In subcutaneous fat tissue (the fat under the skin) specifically, the opposite response was seen: there was more Adamts1 production and less fat cell maturation.
Janica Wong, the study’s lead author, and colleagues also spotted another cell signalling molecule of interest, called pleiotrophi, that can stop a stem cell from responding to messages sent by Adamts1, and therefore block it from turning into a fat cell.
Researchers believe that, in addition to creating more fat cells, Adamts1 may be a major regulator in the differentiation between the two types of fat, visceral and subcutaneous.
As we’re beginning to find out through the latest research, obesity is primarily a disorder of fat accumulatio, not energy balance in response to overeating and sedentary behaviour.
Understanding what regulates fat tissue accumulation is important, but not as much as removing the causative agent, which increasing evidence suggests comes from our diet.

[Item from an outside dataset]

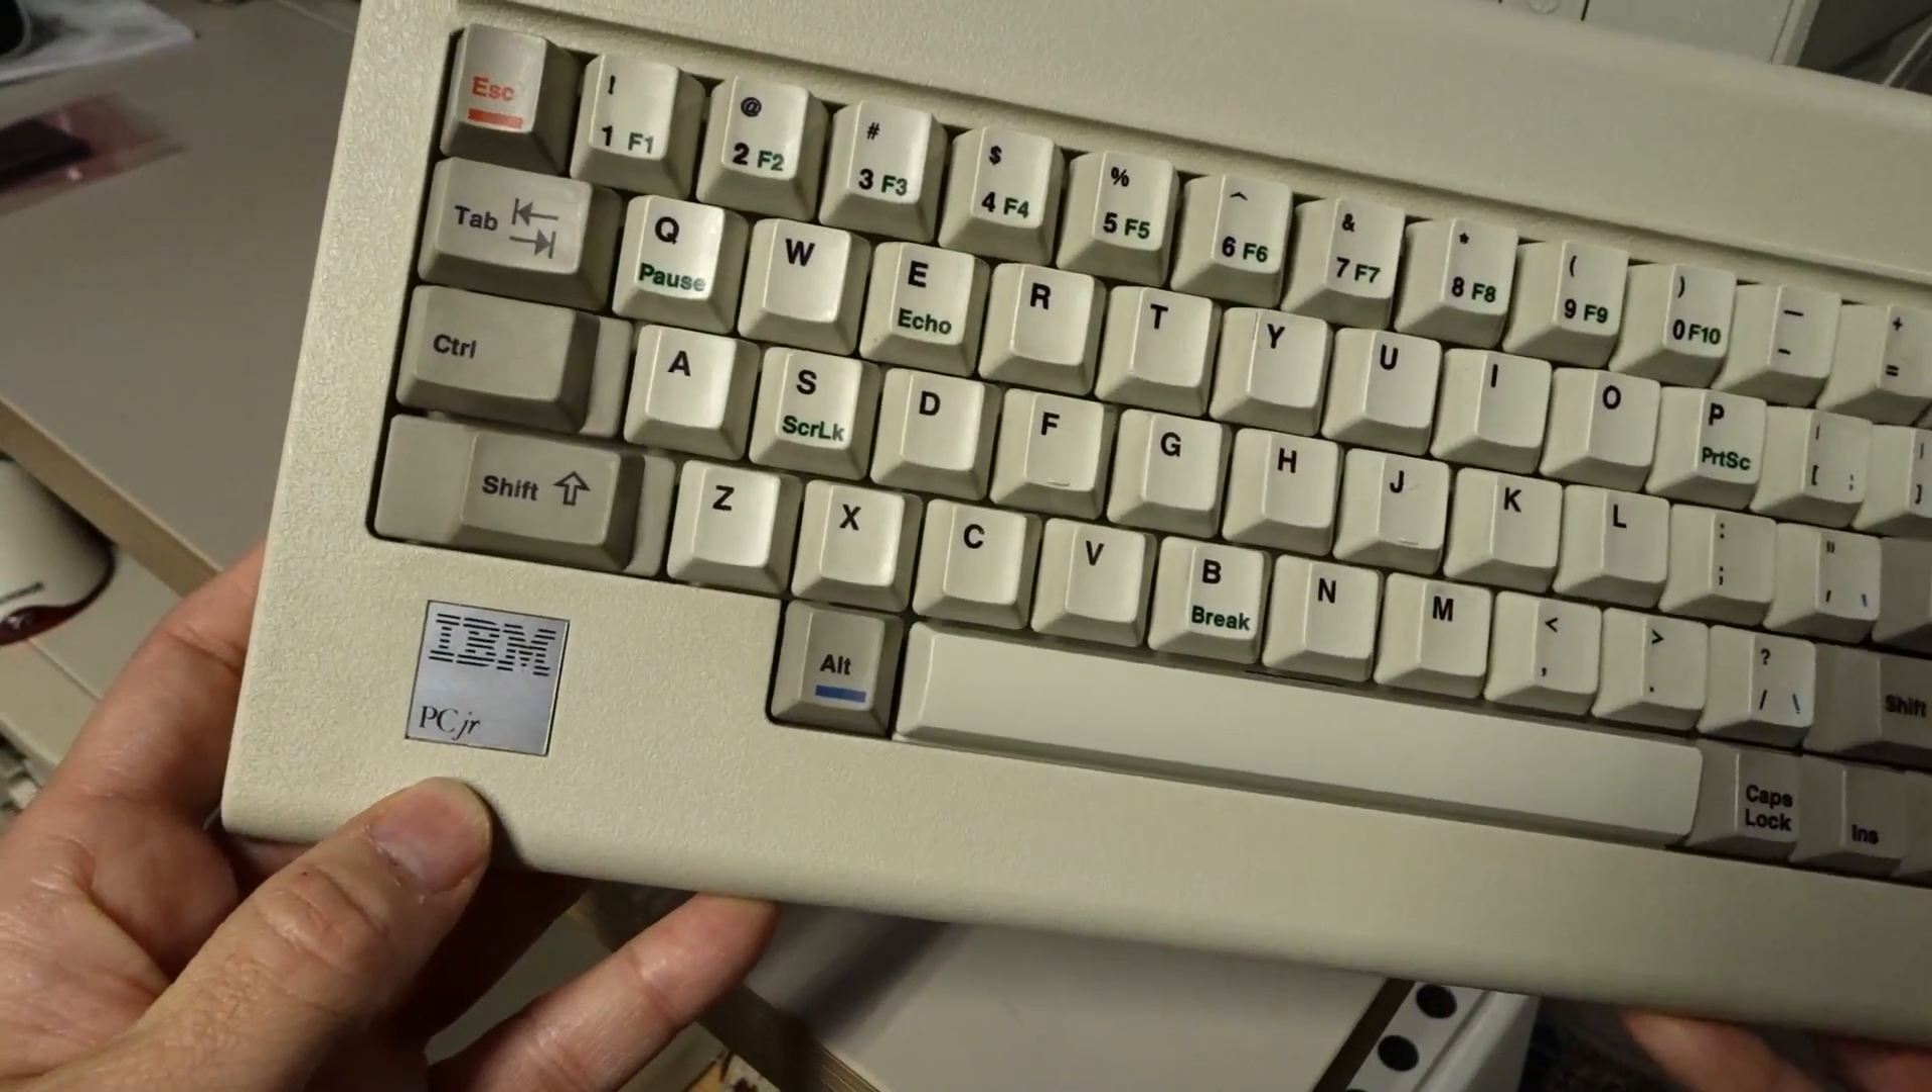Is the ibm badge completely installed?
Yes.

Previous studies looking into what makes fat cells fatter have shown that it is high blood sugar after a carbohydrate heavy meal that elicits the release of insulin, which speeds the uptake of glucose by tissues, puts fat into fat tissue and suppresses fat mobilisation.
Therefore, the only non-pharmaceutical, immediate remedy to obesity is to restrict what drives insulin, and that is carbohydrates.